TURP - TRANSURETHRAL RESECTION OF THE PROSTATE
Transurethral Resection of the Prostate is a surgical procedure, where the obstructing prostate tissue will be removed by the use of an instrument called a resectoscope, which is inserted through the urethra. Using the resectoscope, Dr Singh will remove the prostate tissue that's blocking the flow of urine. This is effective for resolving urinary symptoms caused by an enlarged prostate.
Potential side effects of TURP may include clots, retrograde ejaculation/reduction of semen emission (semen released through ejaculation goes into the bladder rather than out of the penis, which can inhibit fertility), erectile dysfunction (although this is a less common side effect), mild hematuria, and urinary tract infections (UTI). Some patients may experience temporary difficulty urinating, which usually resolves a few days after the procedure.
Transurethral resection of the prostate is done under general anaesthesia. During the procedure, Dr Singh will insert the resectoscope in the tip of your penis and extend it through your urethra into the prostate. He will then use the resectoscope to cut tissue from the inside of the prostate gland, one small portion at a time. As small portions of tissue are cut from the inside of your prostate, floods of fluid carry the small portions of tissue, into the bladder, which will be removed at the end of the operation.

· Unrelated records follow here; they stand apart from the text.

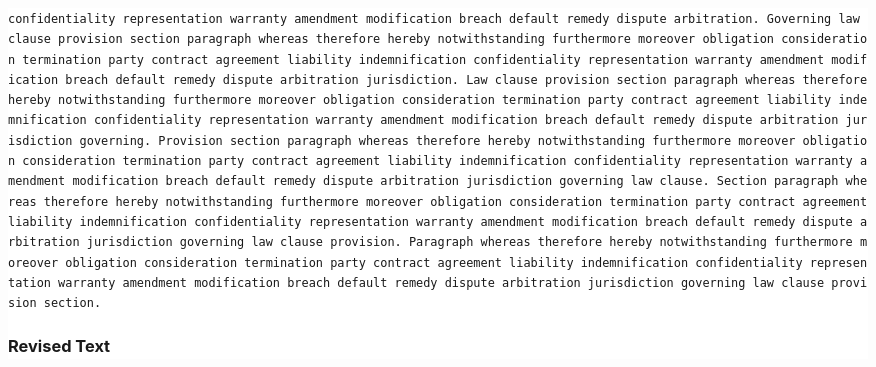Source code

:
 ```
confidentiality representation warranty amendment modification breach default remedy dispute arbitration. Governing law clause provision section paragraph whereas therefore hereby notwithstanding furthermore moreover obligation consideration termination party contract agreement liability indemnification confidentiality representation warranty amendment modification breach default remedy dispute arbitration jurisdiction. Law clause provision section paragraph whereas therefore hereby notwithstanding furthermore moreover obligation consideration termination party contract agreement liability indemnification confidentiality representation warranty amendment modification breach default remedy dispute arbitration jurisdiction governing. Provision section paragraph whereas therefore hereby notwithstanding furthermore moreover obligation consideration termination party contract agreement liability indemnification confidentiality representation warranty amendment modification breach default remedy dispute arbitration jurisdiction governing law clause. Section paragraph whereas therefore hereby notwithstanding furthermore moreover obligation consideration termination party contract agreement liability indemnification confidentiality representation warranty amendment modification breach default remedy dispute arbitration jurisdiction governing law clause provision. Paragraph whereas therefore hereby notwithstanding furthermore moreover obligation consideration termination party contract agreement liability indemnification confidentiality representation warranty amendment modification breach default remedy dispute arbitration jurisdiction governing law clause provision section.
```

### Revised Text  
```
```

After the TURP procedure, you may feel some pain in your prostate area. You will remain in the hospital for monitoring. Dr Singh will insert a urinary catheter because swelling may block your urine flow. The catheter is left in place until the swelling decreases, and you are able to urinate on your own. You may also notice blood in your urine, which will dissolve when you drink plenty of water. You will also experience irritating urine symptoms like pains when you urinate and sense of urgency or the frequent need to urinate.